**Stored data**.
╭──

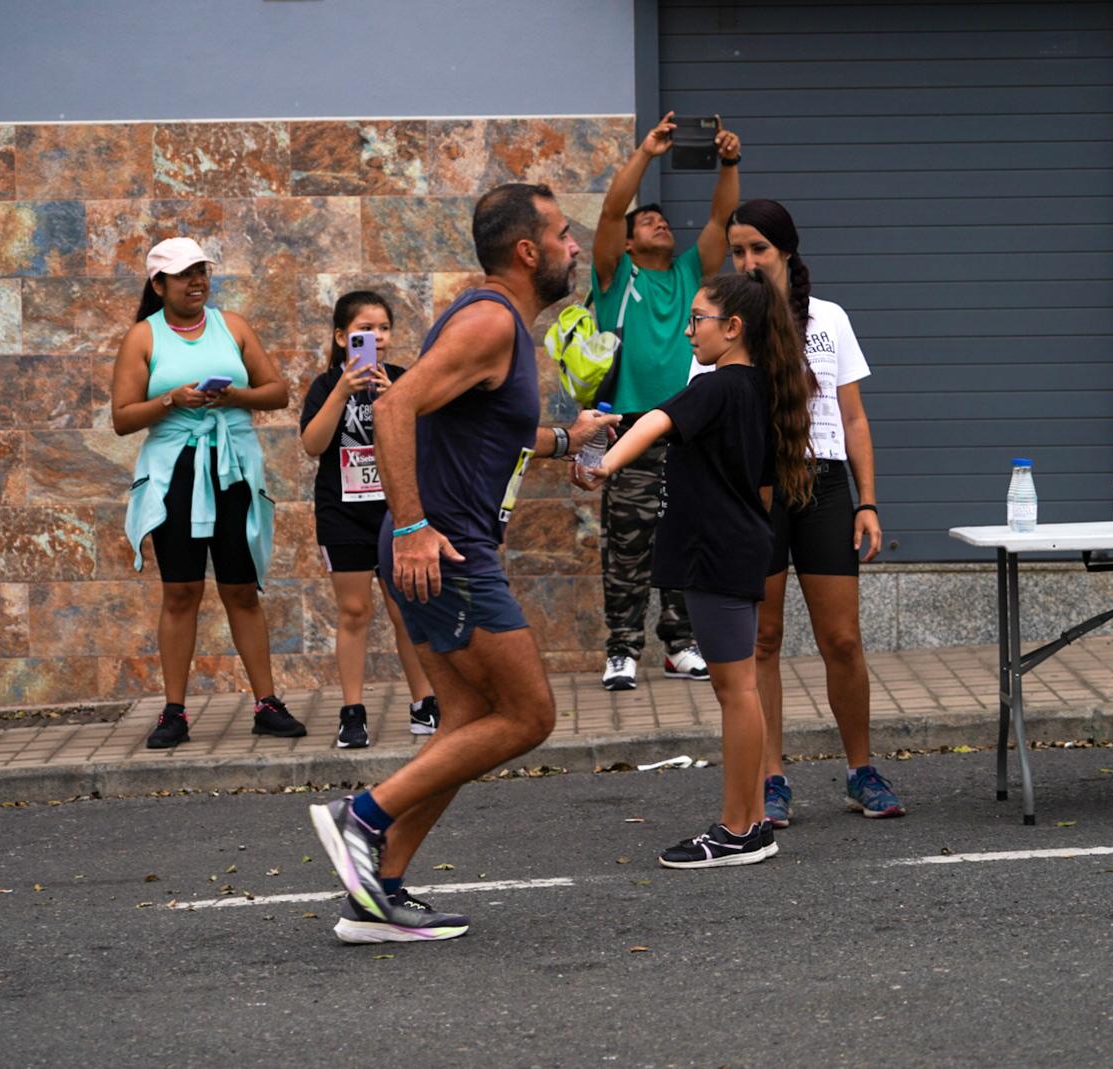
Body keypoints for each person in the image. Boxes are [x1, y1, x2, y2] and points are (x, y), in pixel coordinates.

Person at [308, 184, 619, 942]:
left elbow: (481, 431)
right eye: (563, 235)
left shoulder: (495, 321)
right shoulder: (488, 321)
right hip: (442, 546)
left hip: (437, 540)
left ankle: (376, 893)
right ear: (527, 250)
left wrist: (564, 441)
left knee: (469, 718)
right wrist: (413, 525)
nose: (574, 247)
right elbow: (393, 407)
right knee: (529, 713)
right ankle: (363, 816)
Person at [576, 269, 814, 868]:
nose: (689, 332)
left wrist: (604, 466)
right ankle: (751, 821)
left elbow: (656, 421)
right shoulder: (760, 388)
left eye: (698, 320)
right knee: (741, 691)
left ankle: (738, 829)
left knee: (736, 693)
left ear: (733, 329)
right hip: (735, 547)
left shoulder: (717, 386)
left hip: (718, 552)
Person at [726, 199, 903, 823]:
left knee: (843, 640)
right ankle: (772, 779)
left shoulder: (828, 318)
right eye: (738, 251)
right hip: (758, 492)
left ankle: (862, 770)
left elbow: (853, 418)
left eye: (759, 250)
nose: (747, 262)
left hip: (824, 486)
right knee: (764, 640)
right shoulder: (725, 322)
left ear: (787, 251)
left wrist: (869, 502)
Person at [111, 237, 305, 749]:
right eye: (184, 274)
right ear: (159, 285)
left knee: (241, 588)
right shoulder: (142, 338)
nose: (197, 281)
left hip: (233, 470)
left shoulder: (233, 325)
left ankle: (266, 704)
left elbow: (278, 391)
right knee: (181, 592)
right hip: (175, 473)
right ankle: (174, 712)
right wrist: (171, 400)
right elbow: (122, 418)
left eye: (202, 271)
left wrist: (234, 396)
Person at [587, 111, 742, 691]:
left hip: (686, 426)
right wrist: (648, 151)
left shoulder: (687, 274)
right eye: (646, 221)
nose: (657, 224)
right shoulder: (612, 275)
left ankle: (680, 645)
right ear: (627, 242)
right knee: (626, 546)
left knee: (684, 534)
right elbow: (609, 211)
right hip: (626, 428)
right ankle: (622, 650)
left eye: (660, 219)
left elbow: (723, 218)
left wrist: (728, 162)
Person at [299, 290, 440, 749]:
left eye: (383, 328)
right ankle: (352, 711)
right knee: (355, 611)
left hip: (394, 511)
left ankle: (425, 704)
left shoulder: (402, 379)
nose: (375, 337)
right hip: (342, 513)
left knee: (406, 609)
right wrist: (343, 390)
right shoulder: (325, 385)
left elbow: (424, 441)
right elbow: (313, 444)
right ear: (341, 337)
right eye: (363, 329)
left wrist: (391, 396)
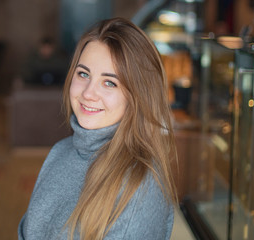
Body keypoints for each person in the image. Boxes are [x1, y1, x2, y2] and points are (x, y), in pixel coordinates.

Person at [18, 17, 177, 240]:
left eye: (109, 82)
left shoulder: (140, 187)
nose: (88, 93)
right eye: (83, 74)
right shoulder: (60, 151)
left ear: (137, 96)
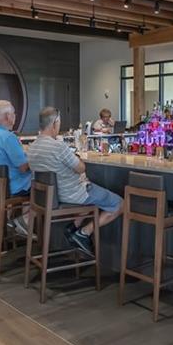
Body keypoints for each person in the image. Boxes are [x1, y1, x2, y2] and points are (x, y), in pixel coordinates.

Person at [28, 106, 122, 256]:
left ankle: (73, 227)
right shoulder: (57, 146)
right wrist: (77, 160)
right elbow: (81, 168)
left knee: (94, 197)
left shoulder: (32, 146)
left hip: (49, 197)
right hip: (72, 194)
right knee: (119, 203)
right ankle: (84, 232)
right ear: (55, 123)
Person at [0, 100, 31, 235]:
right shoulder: (8, 137)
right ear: (8, 116)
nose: (15, 116)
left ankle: (12, 220)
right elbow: (23, 167)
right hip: (11, 187)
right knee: (41, 187)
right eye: (14, 113)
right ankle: (23, 222)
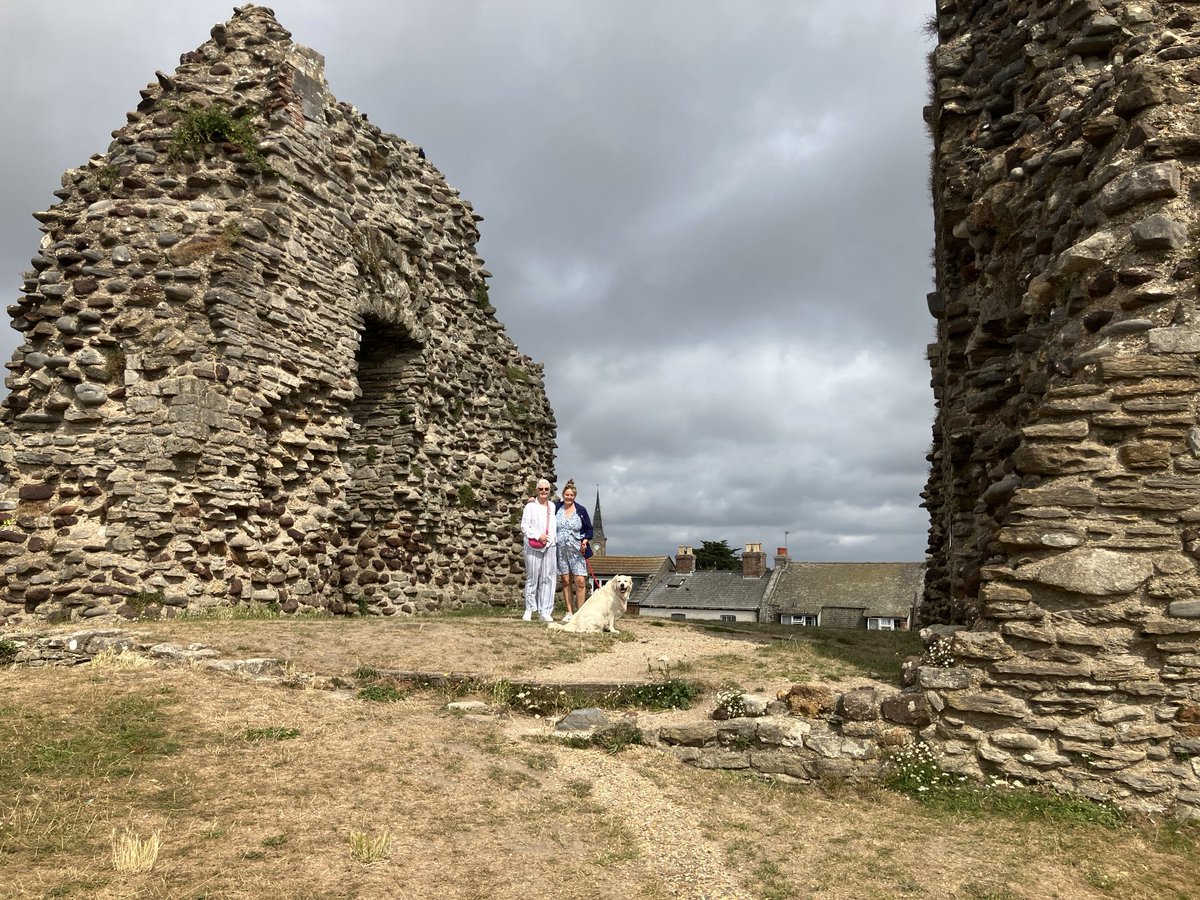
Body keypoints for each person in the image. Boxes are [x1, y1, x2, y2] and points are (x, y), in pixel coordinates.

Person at [554, 479, 594, 624]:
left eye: (572, 495)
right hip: (561, 549)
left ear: (575, 496)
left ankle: (581, 612)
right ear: (563, 495)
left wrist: (585, 540)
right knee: (565, 580)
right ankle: (569, 612)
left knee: (580, 581)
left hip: (576, 550)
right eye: (567, 495)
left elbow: (589, 529)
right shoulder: (556, 508)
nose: (569, 497)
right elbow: (543, 506)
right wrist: (533, 500)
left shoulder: (581, 510)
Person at [520, 478, 558, 622]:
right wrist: (538, 535)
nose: (543, 491)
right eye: (541, 489)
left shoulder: (552, 506)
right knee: (532, 577)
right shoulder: (530, 506)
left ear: (549, 491)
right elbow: (524, 526)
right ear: (536, 490)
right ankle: (529, 609)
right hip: (533, 545)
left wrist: (550, 540)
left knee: (548, 578)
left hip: (550, 546)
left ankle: (545, 611)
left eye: (546, 489)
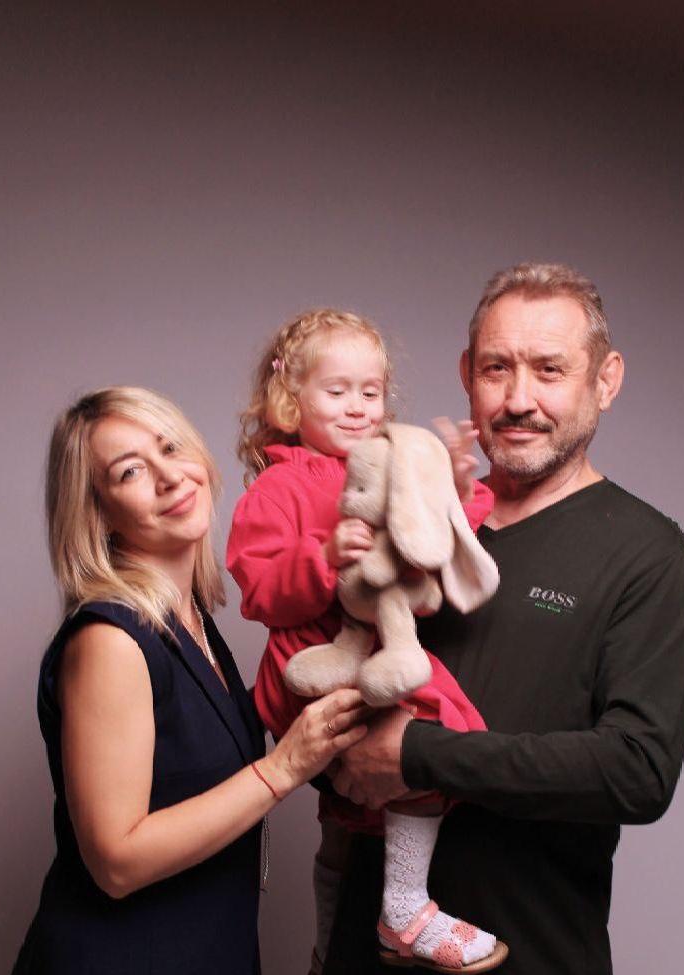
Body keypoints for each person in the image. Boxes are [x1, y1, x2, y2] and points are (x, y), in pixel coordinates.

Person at [323, 263, 684, 975]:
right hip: (364, 952)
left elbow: (638, 769)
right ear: (467, 373)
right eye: (497, 368)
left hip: (533, 954)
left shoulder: (646, 551)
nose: (519, 399)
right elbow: (331, 678)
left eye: (549, 370)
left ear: (605, 380)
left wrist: (418, 754)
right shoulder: (414, 521)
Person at [12, 386, 368, 975]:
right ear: (98, 513)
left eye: (171, 447)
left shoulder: (189, 619)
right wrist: (284, 767)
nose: (170, 477)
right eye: (130, 471)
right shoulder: (110, 640)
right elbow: (116, 862)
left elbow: (197, 752)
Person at [227, 310, 509, 973]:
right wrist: (322, 556)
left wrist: (455, 483)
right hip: (312, 663)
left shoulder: (388, 460)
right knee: (419, 743)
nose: (357, 407)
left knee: (367, 802)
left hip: (377, 647)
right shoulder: (278, 486)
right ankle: (404, 908)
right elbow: (258, 591)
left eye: (370, 391)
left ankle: (333, 945)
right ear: (290, 400)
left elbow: (430, 534)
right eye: (336, 391)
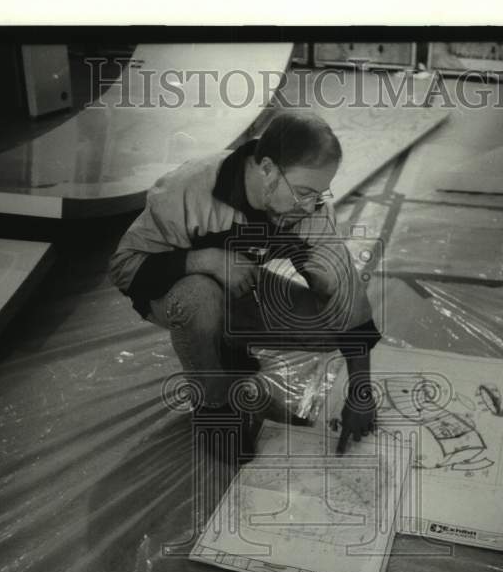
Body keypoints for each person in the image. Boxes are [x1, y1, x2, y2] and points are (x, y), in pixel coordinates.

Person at [108, 110, 381, 461]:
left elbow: (343, 292)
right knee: (200, 298)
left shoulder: (307, 211)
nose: (311, 205)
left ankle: (228, 347)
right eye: (302, 191)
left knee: (330, 327)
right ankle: (213, 405)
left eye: (319, 193)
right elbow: (124, 268)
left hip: (238, 286)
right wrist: (206, 260)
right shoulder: (186, 189)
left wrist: (360, 391)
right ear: (266, 168)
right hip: (175, 291)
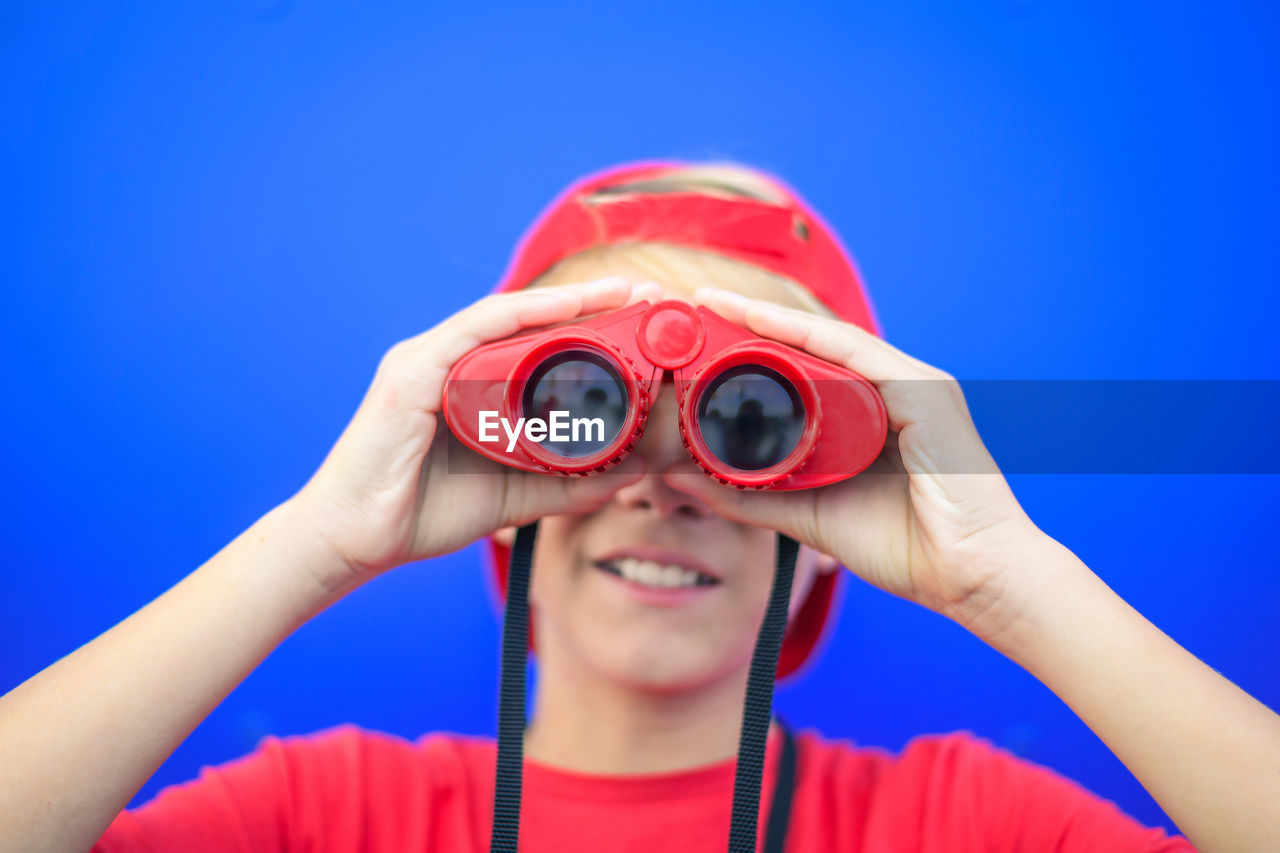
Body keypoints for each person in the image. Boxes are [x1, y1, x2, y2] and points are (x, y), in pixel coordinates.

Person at [1, 161, 1276, 853]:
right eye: (588, 416)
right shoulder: (322, 815)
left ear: (833, 519)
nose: (661, 484)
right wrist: (318, 539)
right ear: (504, 487)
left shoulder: (960, 824)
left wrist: (1009, 575)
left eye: (750, 424)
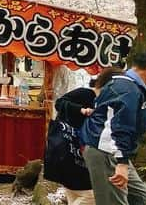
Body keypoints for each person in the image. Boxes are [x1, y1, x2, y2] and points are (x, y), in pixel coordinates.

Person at [81, 50, 146, 205]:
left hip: (115, 150)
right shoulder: (128, 89)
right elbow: (120, 127)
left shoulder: (124, 84)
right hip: (107, 151)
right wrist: (122, 163)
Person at [47, 68, 122, 205]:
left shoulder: (106, 104)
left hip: (82, 154)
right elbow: (60, 103)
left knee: (76, 194)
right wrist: (82, 110)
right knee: (91, 195)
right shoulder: (86, 94)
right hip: (69, 149)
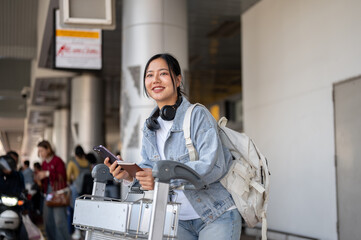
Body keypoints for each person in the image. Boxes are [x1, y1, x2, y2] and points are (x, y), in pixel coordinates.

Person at [104, 53, 242, 240]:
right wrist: (129, 175)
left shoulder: (197, 115)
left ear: (178, 80)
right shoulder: (149, 126)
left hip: (216, 215)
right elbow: (150, 169)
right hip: (175, 220)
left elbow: (213, 166)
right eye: (149, 75)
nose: (155, 80)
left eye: (163, 74)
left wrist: (162, 179)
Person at [35, 140, 70, 240]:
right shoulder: (44, 163)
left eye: (41, 150)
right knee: (47, 221)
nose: (40, 153)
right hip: (48, 195)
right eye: (39, 151)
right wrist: (39, 180)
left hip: (58, 194)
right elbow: (46, 181)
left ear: (48, 149)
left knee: (60, 221)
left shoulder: (57, 160)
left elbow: (62, 176)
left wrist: (47, 173)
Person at [66, 145, 91, 239]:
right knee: (85, 209)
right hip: (87, 190)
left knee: (76, 210)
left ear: (75, 154)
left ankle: (77, 231)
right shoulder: (87, 163)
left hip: (76, 189)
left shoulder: (72, 163)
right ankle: (85, 231)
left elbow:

╰──

**About this task**.
A verbatim reproduction is expected: starting at the line above that has "right shoulder: (556, 508)", ending at the line that has "left elbow: (197, 752)", both included, and with no pictures and no other lines.

**Result for this task**.
right shoulder: (556, 508)
nose: (569, 497)
right elbow: (543, 506)
right wrist: (533, 500)
left shoulder: (581, 510)
Person at [520, 478, 558, 622]:
right wrist: (538, 535)
nose: (543, 491)
right eye: (541, 489)
left shoulder: (552, 506)
right knee: (532, 577)
right shoulder: (530, 506)
left ear: (549, 491)
right elbow: (524, 526)
right ear: (536, 490)
right ankle: (529, 609)
right hip: (533, 545)
left wrist: (550, 540)
left knee: (548, 578)
left hip: (550, 546)
left ankle: (545, 611)
left eye: (546, 489)
Body keypoints for each person in the image. Boxes are [x1, y1, x2, y2] and points are (x, y), in pixel coordinates.

Person at [323, 263, 684, 975]:
right hip: (364, 952)
left elbow: (638, 769)
right ear: (467, 373)
right eye: (497, 368)
left hip: (533, 954)
left shoulder: (646, 551)
nose: (519, 399)
right elbow: (331, 678)
left eye: (549, 370)
left ear: (605, 380)
left wrist: (418, 754)
right shoulder: (414, 521)
Person at [12, 386, 368, 975]:
right ear: (98, 513)
left eye: (171, 447)
left shoulder: (189, 619)
right wrist: (284, 767)
nose: (170, 477)
right eye: (130, 471)
right shoulder: (110, 640)
right elbow: (116, 862)
left elbow: (197, 752)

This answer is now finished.